Mechanisms for Financing

There are a number of mechanisms that are under discussion in funding loss and damage. One of them is direct contributions by the rich governments to the new fund under the UNFCCC. The other one is the use of multilateral development banks to give concessional loans or grants. More radical ideas are a tax on fossil fuels corporations, international air transport or shipping, which would create specific sources of revenue. Others propose the idea of debt relief or debt-for-climate swamps as one of the means to release resources in heavily-debt nations. Both methods have concerns of injustice, impracticability, and inappropriateness in politics.

Insurance Solutions and private sector.

Although public finance plays the center stage, it has been argued that the complementary role can be played by the private-sector and insurance arrangements. The climate risk insurance schemes, including the African Risk Capacity, and the Caribbean Catastrophe Risk Insurance Facility have proven to be effective because of their rapid disasters payment. Nevertheless, insurance itself would not be sufficient to compensate slow-onset losses and magnitude of catastrophic events that could occur during extreme climate conditions. In addition to that, the poorest countries can hardly afford premiums without subsidies. This highlights the importance of a social anchor to any loss and damage finance system.

Beyond Money: Technology and Capacity.

Funding is not the only issue addressing loss and damage. Technical support, data and institutional capacity is also needed by many vulnerable countries to evaluate risks, plan recovery and transparency in administering funds. Without them, even high financial flows can prove useless or can be spent in an incorrect way. A combination of loss and damage finance and adaptation and development planning can allow us to ensure that recovery creates resilience and not recreation of vulnerability.
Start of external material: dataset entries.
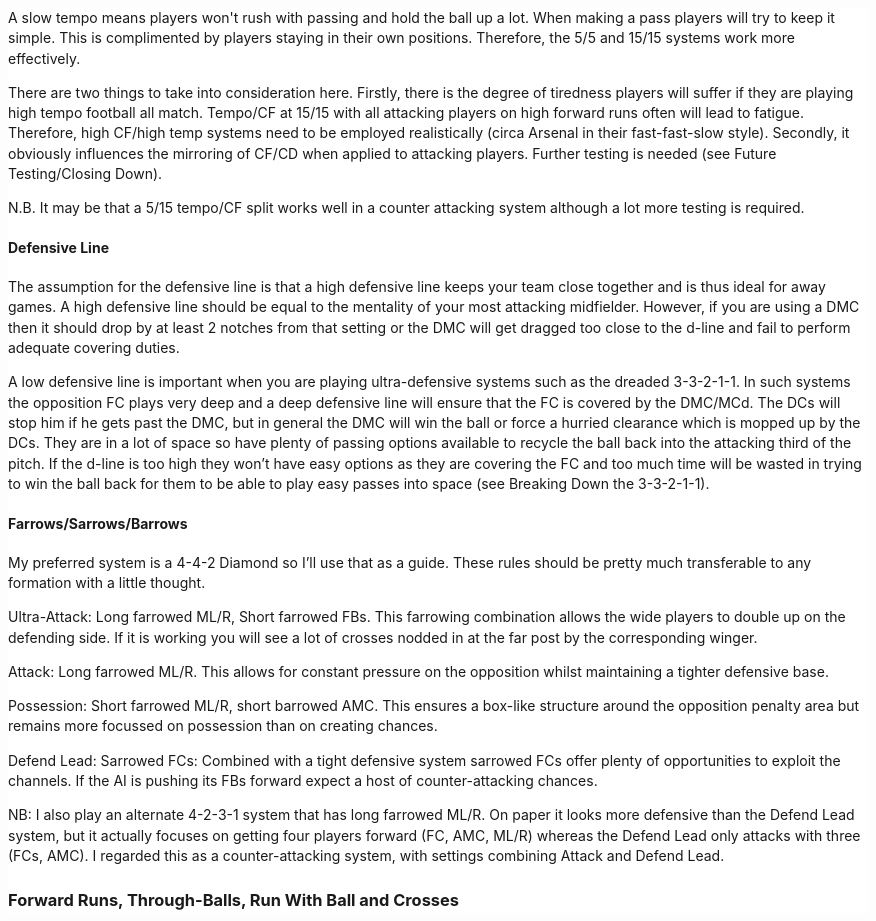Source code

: A slow tempo means players won't rush with passing and hold the ball up a lot. When making a pass players will try to keep it simple. This is complimented by players staying in their own positions. Therefore, the 5/5 and 15/15 systems work more effectively.

There are two things to take into consideration here. Firstly, there is the degree of tiredness players will suffer if they are playing high tempo football all match. Tempo/CF at 15/15 with all attacking players on high forward runs often will lead to fatigue. Therefore, high CF/high temp systems need to be employed realistically (circa Arsenal in their fast-fast-slow style). Secondly, it obviously influences the mirroring of CF/CD when applied to attacking players. Further testing is needed (see Future Testing/Closing Down).

N.B. It may be that a 5/15 tempo/CF split works well in a counter attacking system although a lot more testing is required.

#### Defensive Line

The assumption for the defensive line is that a high defensive line keeps your team close together and is thus ideal for away games. A high defensive line should be equal to the mentality of your most attacking midfielder. However, if you are using a DMC then it should drop by at least 2 notches from that setting or the DMC will get dragged too close to the d-line and fail to perform adequate covering duties.

A low defensive line is important when you are playing ultra-defensive systems such as the dreaded 3-3-2-1-1. In such systems the opposition FC plays very deep and a deep defensive line will ensure that the FC is covered by the DMC/MCd. The DCs will stop him if he gets past the DMC, but in general the DMC will win the ball or force a hurried clearance which is mopped up by the DCs. They are in a lot of space so have plenty of passing options available to recycle the ball back into the attacking third of the pitch. If the d-line is too high they won’t have easy options as they are covering the FC and too much time will be wasted in trying to win the ball back for them to be able to play easy passes into space (see Breaking Down the 3-3-2-1-1).

#### Farrows/Sarrows/Barrows

My preferred system is a 4-4-2 Diamond so I’ll use that as a guide. These rules should be pretty much transferable to any formation with a little thought.

Ultra-Attack: Long farrowed ML/R, Short farrowed FBs. This farrowing combination allows the wide players to double up on the defending side. If it is working you will see a lot of crosses nodded in at the far post by the corresponding winger.

Attack: Long farrowed ML/R. This allows for constant pressure on the opposition whilst maintaining a tighter defensive base.

Possession: Short farrowed ML/R, short barrowed AMC. This ensures a box-like structure around the opposition penalty area but remains more focussed on possession than on creating chances.

Defend Lead: Sarrowed FCs: Combined with a tight defensive system sarrowed FCs offer plenty of opportunities to exploit the channels. If the AI is pushing its FBs forward expect a host of counter-attacking chances.

NB: I also play an alternate 4-2-3-1 system that has long farrowed ML/R. On paper it looks more defensive than the Defend Lead system, but it actually focuses on getting four players forward (FC, AMC, ML/R) whereas the Defend Lead only attacks with three (FCs, AMC). I regarded this as a counter-attacking system, with settings combining Attack and Defend Lead.

### Forward Runs, Through-Balls, Run With Ball and Crosses
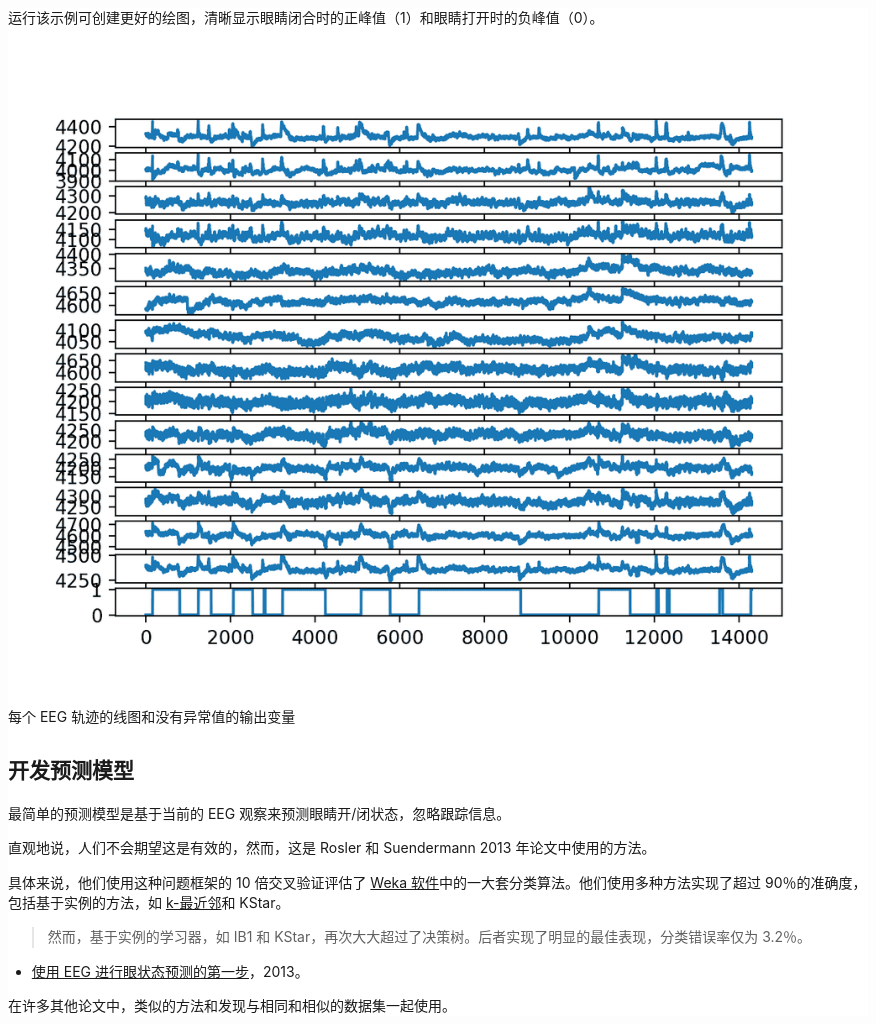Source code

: 运行该示例可创建更好的绘图，清晰显示眼睛闭合时的正峰值（1）和眼睛打开时的负峰值（0）。

![Line Plot for each EEG trace and the output variable without outliers](img/706e86992524c28cbe9e752abbef54df.jpg)

每个 EEG 轨迹的线图和没有异常值的输出变量

## 开发预测模型

最简单的预测模型是基于当前的 EEG 观察来预测眼睛开/闭状态，忽略跟踪信息。

直观地说，人们不会期望这是有效的，然而，这是 Rosler 和 Suendermann 2013 年论文中使用的方法。

具体来说，他们使用这种问题框架的 10 倍交叉验证评估了 [Weka 软件](https://machinelearningmastery.com/applied-machine-learning-weka-mini-course/)中的一大套分类算法。他们使用多种方法实现了超过 90％的准确度，包括基于实例的方法，如 [k-最近邻](https://machinelearningmastery.com/k-nearest-neighbors-for-machine-learning/)和 KStar。

> 然而，基于实例的学习器，如 IB1 和 KStar，再次大大超过了决策树。后者实现了明显的最佳表现，分类错误率仅为 3.2％。

- [使用 EEG 进行眼状态预测的第一步](http://suendermann.com/su/pdf/aihls2013.pdf)，2013。

在许多其他论文中，类似的方法和发现与相同和相似的数据集一起使用。
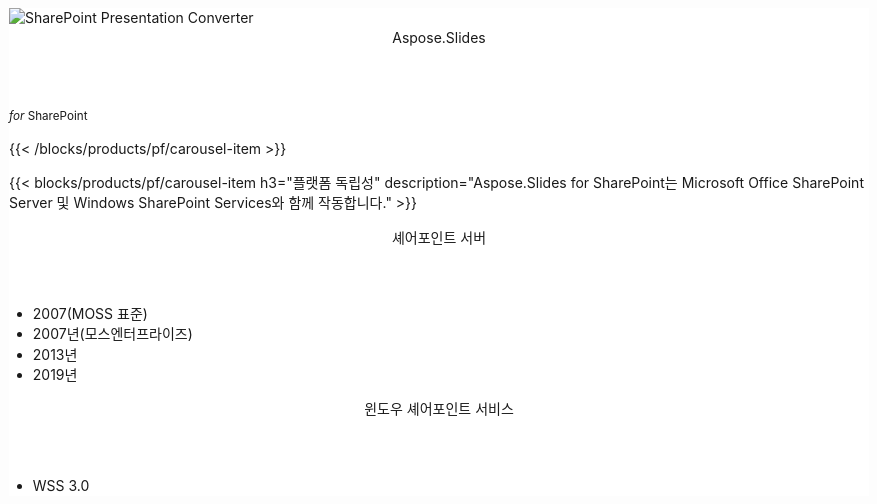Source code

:  </div>
 
 <div class="d1-logo">
  <img width="70" height="75" alt="SharePoint Presentation Converter" src="https://www.aspose.cloud/templates/aspose/img/products/slides/aspose_slides-for-sharepoint.svg"/>
  <header>
   Aspose.Slides
  </header>
  <footer>
   <small>
    <em>
     for
    </em>
    SharePoint
   </small>
  </footer>
 </div>
 
</div>

{{< /blocks/products/pf/carousel-item >}}

{{< blocks/products/pf/carousel-item h3="플랫폼 독립성" description="Aspose.Slides for SharePoint는 Microsoft Office SharePoint Server 및 Windows SharePoint Services와 함께 작동합니다." >}}
<div class="diagram1 d1-sharepoint">
 <div class="d1-row">
  <div class="d1-col d1-left">
   <header style="padding-left: 0px;">
    <i class="fa fa-cubes">
    </i>
    셰어포인트 서버
   </header>
   <ul>
    <li>
2007(MOSS 표준)
    </li>
    <li>
2007년(모스엔터프라이즈)
    </li>
    <li>
2013년
    </li>
    <li>
2019년
    </li>
   </ul>
  </div>
  
  <div class="d1-col d1-right">
   <header style="padding-left: 0px;">
    <i class="fa fa-cubes">
    </i>
    윈도우 셰어포인트 서비스
   </header>
   <ul>
    <li>
WSS 3.0
    </li>
   </ul>
  </div>
  
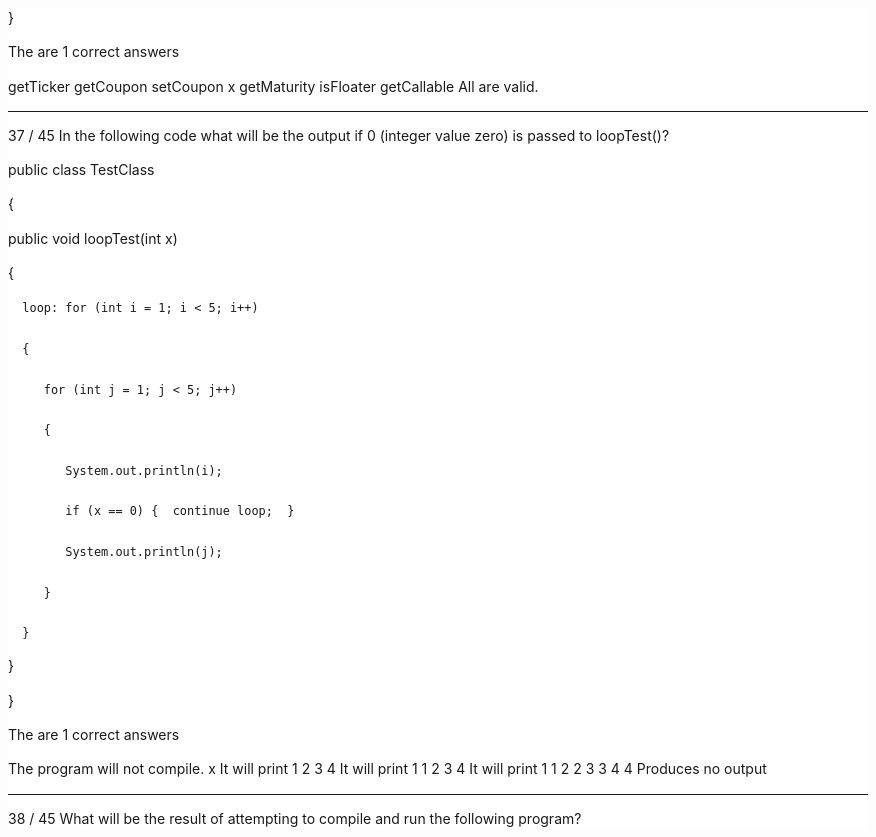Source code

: }

The are 1 correct answers

getTicker
getCoupon
setCoupon
x getMaturity
isFloater
getCallable
All are valid.




_____________________________________________________________________

37 / 45
In the following code what will be the output if 0 (integer value zero) is passed to loopTest()?

public class TestClass

{

   public void loopTest(int x)

   {

      loop: for (int i = 1; i < 5; i++)

      {

         for (int j = 1; j < 5; j++)

         {

            System.out.println(i);

            if (x == 0) {  continue loop;  }

            System.out.println(j);

         }

      }

   }

}

The are 1 correct answers

The program will not compile.
x It will print 1 2 3 4
It will print 1 1 2 3 4
It will print 1 1 2 2 3 3 4 4
Produces no output



_____________________________________________________________________

38 / 45
What will be the result of attempting to compile and run the following program?
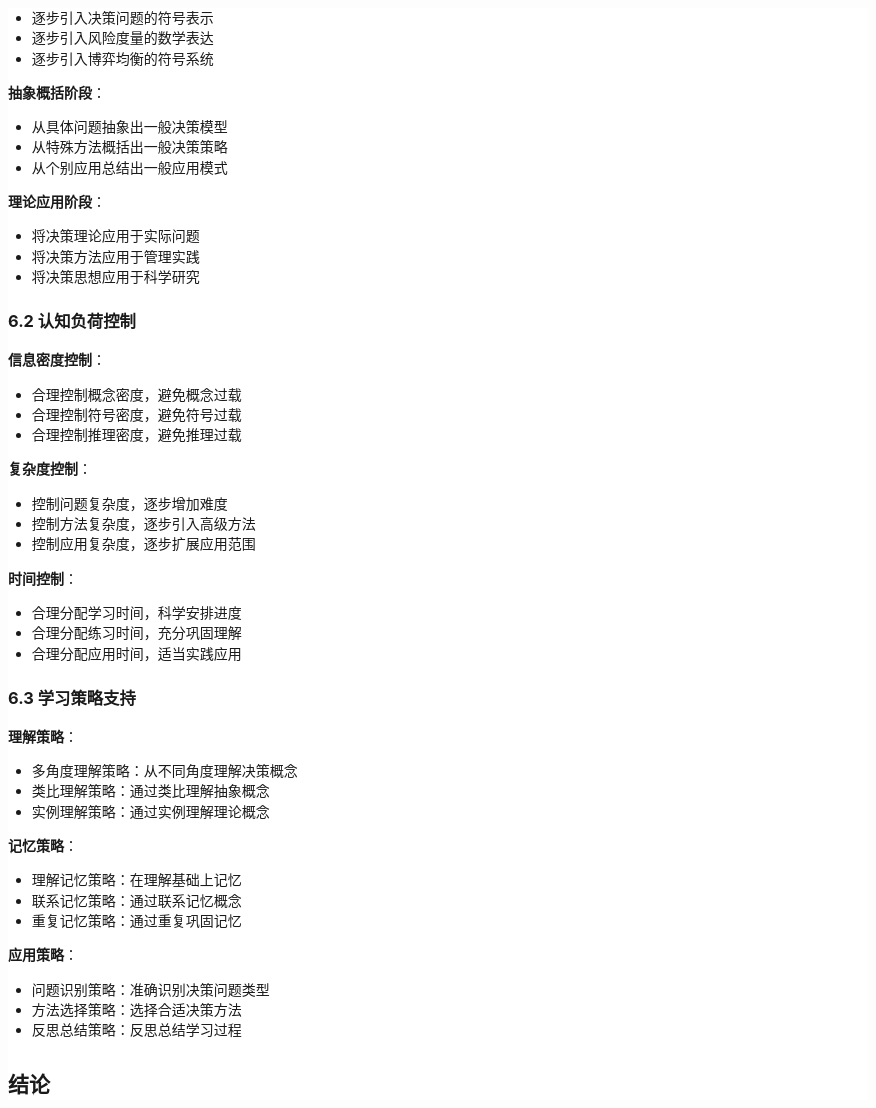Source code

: - 逐步引入决策问题的符号表示
- 逐步引入风险度量的数学表达
- 逐步引入博弈均衡的符号系统

**抽象概括阶段**：

- 从具体问题抽象出一般决策模型
- 从特殊方法概括出一般决策策略
- 从个别应用总结出一般应用模式

**理论应用阶段**：

- 将决策理论应用于实际问题
- 将决策方法应用于管理实践
- 将决策思想应用于科学研究

### 6.2 认知负荷控制

**信息密度控制**：

- 合理控制概念密度，避免概念过载
- 合理控制符号密度，避免符号过载
- 合理控制推理密度，避免推理过载

**复杂度控制**：

- 控制问题复杂度，逐步增加难度
- 控制方法复杂度，逐步引入高级方法
- 控制应用复杂度，逐步扩展应用范围

**时间控制**：

- 合理分配学习时间，科学安排进度
- 合理分配练习时间，充分巩固理解
- 合理分配应用时间，适当实践应用

### 6.3 学习策略支持

**理解策略**：

- 多角度理解策略：从不同角度理解决策概念
- 类比理解策略：通过类比理解抽象概念
- 实例理解策略：通过实例理解理论概念

**记忆策略**：

- 理解记忆策略：在理解基础上记忆
- 联系记忆策略：通过联系记忆概念
- 重复记忆策略：通过重复巩固记忆

**应用策略**：

- 问题识别策略：准确识别决策问题类型
- 方法选择策略：选择合适决策方法
- 反思总结策略：反思总结学习过程

## 结论
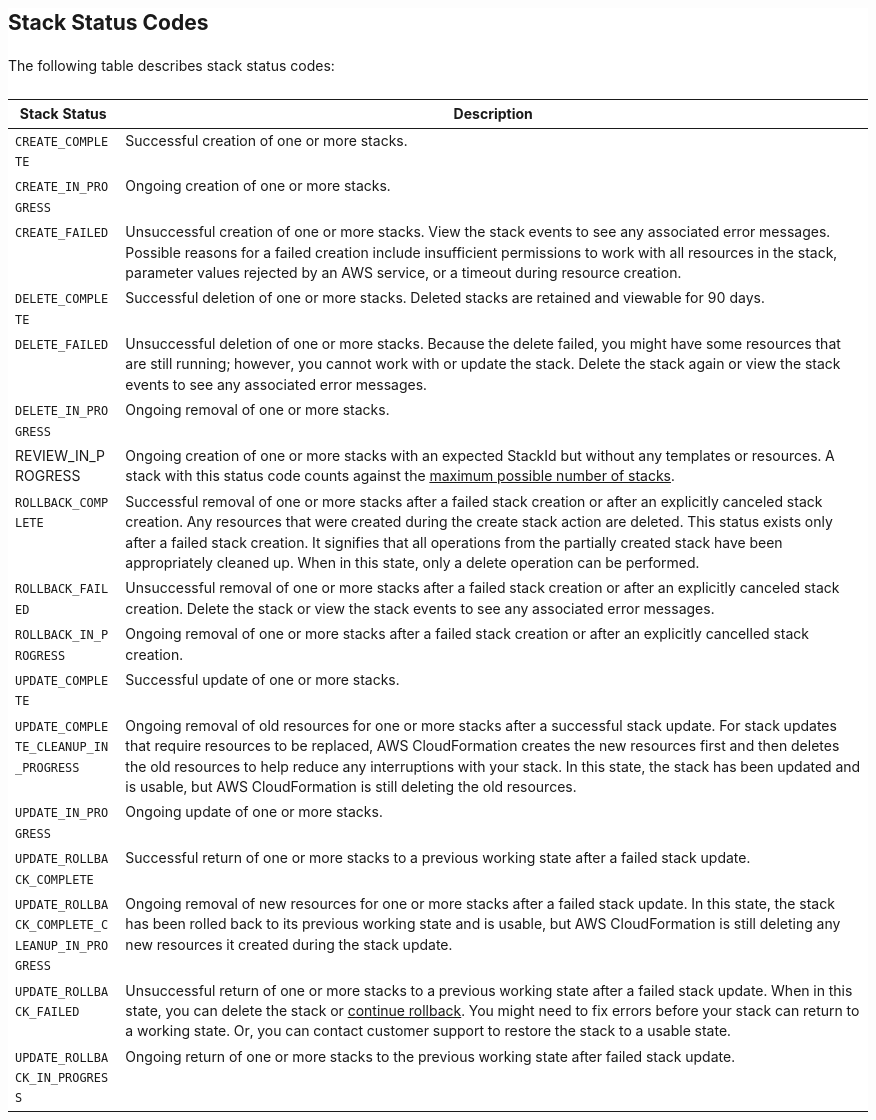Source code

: ## Stack Status Codes<a name="w4784ab1c15c13c17b5"></a>

The following table describes stack status codes:

### <a name="w4784ab1c15c13c17b5b4"></a>


| Stack Status | Description |
| --- | --- |
|  `CREATE_COMPLETE`  |  Successful creation of one or more stacks\.  |
|  `CREATE_IN_PROGRESS`  |  Ongoing creation of one or more stacks\.  |
|  `CREATE_FAILED`  |  Unsuccessful creation of one or more stacks\. View the stack events to see any associated error messages\. Possible reasons for a failed creation include insufficient permissions to work with all resources in the stack, parameter values rejected by an AWS service, or a timeout during resource creation\.  |
|  `DELETE_COMPLETE`  |  Successful deletion of one or more stacks\. Deleted stacks are retained and viewable for 90 days\.  |
|  `DELETE_FAILED`  |  Unsuccessful deletion of one or more stacks\. Because the delete failed, you might have some resources that are still running; however, you cannot work with or update the stack\. Delete the stack again or view the stack events to see any associated error messages\.  |
|  `DELETE_IN_PROGRESS`  |  Ongoing removal of one or more stacks\.  |
| REVIEW\_IN\_PROGRESS | Ongoing creation of one or more stacks with an expected StackId but without any templates or resources\. A stack with this status code counts against the [maximum possible number of stacks](cloudformation-limits.md)\.  |
|  `ROLLBACK_COMPLETE`  |  Successful removal of one or more stacks after a failed stack creation or after an explicitly canceled stack creation\. Any resources that were created during the create stack action are deleted\. This status exists only after a failed stack creation\. It signifies that all operations from the partially created stack have been appropriately cleaned up\. When in this state, only a delete operation can be performed\.  |
|  `ROLLBACK_FAILED`  |  Unsuccessful removal of one or more stacks after a failed stack creation or after an explicitly canceled stack creation\. Delete the stack or view the stack events to see any associated error messages\.  |
|  `ROLLBACK_IN_PROGRESS`  |  Ongoing removal of one or more stacks after a failed stack creation or after an explicitly cancelled stack creation\.  |
|  `UPDATE_COMPLETE`  | Successful update of one or more stacks\. |
|  `UPDATE_COMPLETE_CLEANUP_IN_PROGRESS`  |  Ongoing removal of old resources for one or more stacks after a successful stack update\. For stack updates that require resources to be replaced, AWS CloudFormation creates the new resources first and then deletes the old resources to help reduce any interruptions with your stack\. In this state, the stack has been updated and is usable, but AWS CloudFormation is still deleting the old resources\.  |
|  `UPDATE_IN_PROGRESS`  |  Ongoing update of one or more stacks\.  |
|  `UPDATE_ROLLBACK_COMPLETE`  |  Successful return of one or more stacks to a previous working state after a failed stack update\.  |
|  `UPDATE_ROLLBACK_COMPLETE_CLEANUP_IN_PROGRESS`  |  Ongoing removal of new resources for one or more stacks after a failed stack update\. In this state, the stack has been rolled back to its previous working state and is usable, but AWS CloudFormation is still deleting any new resources it created during the stack update\.  |
|  `UPDATE_ROLLBACK_FAILED`  |  Unsuccessful return of one or more stacks to a previous working state after a failed stack update\. When in this state, you can delete the stack or [continue rollback](using-cfn-updating-stacks-continueupdaterollback.md)\. You might need to fix errors before your stack can return to a working state\. Or, you can contact customer support to restore the stack to a usable state\.  |
|  `UPDATE_ROLLBACK_IN_PROGRESS`  |  Ongoing return of one or more stacks to the previous working state after failed stack update\.  |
The Politics of Implementation

Implementation will be politically contaminated even following the establishment of a Loss and Damage Fund. Who qualifies as a recipient? What will be the method of funds disbursement and monitoring? Will the affected communities have direct access or will money be passed through governments and international agencies? Such design decisions will affect the credibility and performance of the mechanism. Governance of the fund shall also be required to provide fair representation of the developing countries so as to avoid replicating the donor-oriented style.

Conclusion

Who pays loss and damage is a question that straddles the boundaries of climate science, economics and global justice. It compels the global community to address some inconvenient facts concerning historical accountability and the boundaries of solidarity. Although the creation of a Loss and Damage Fund is indeed a very good move in the right direction, the process of getting sufficient, predictable and equitable financing is only starting. In the end it will be a battle of mobilizing money and establishing trust and collaboration between those who have gained most by being under the impact of industrialization and those who are currently bearing the burden of industrialization.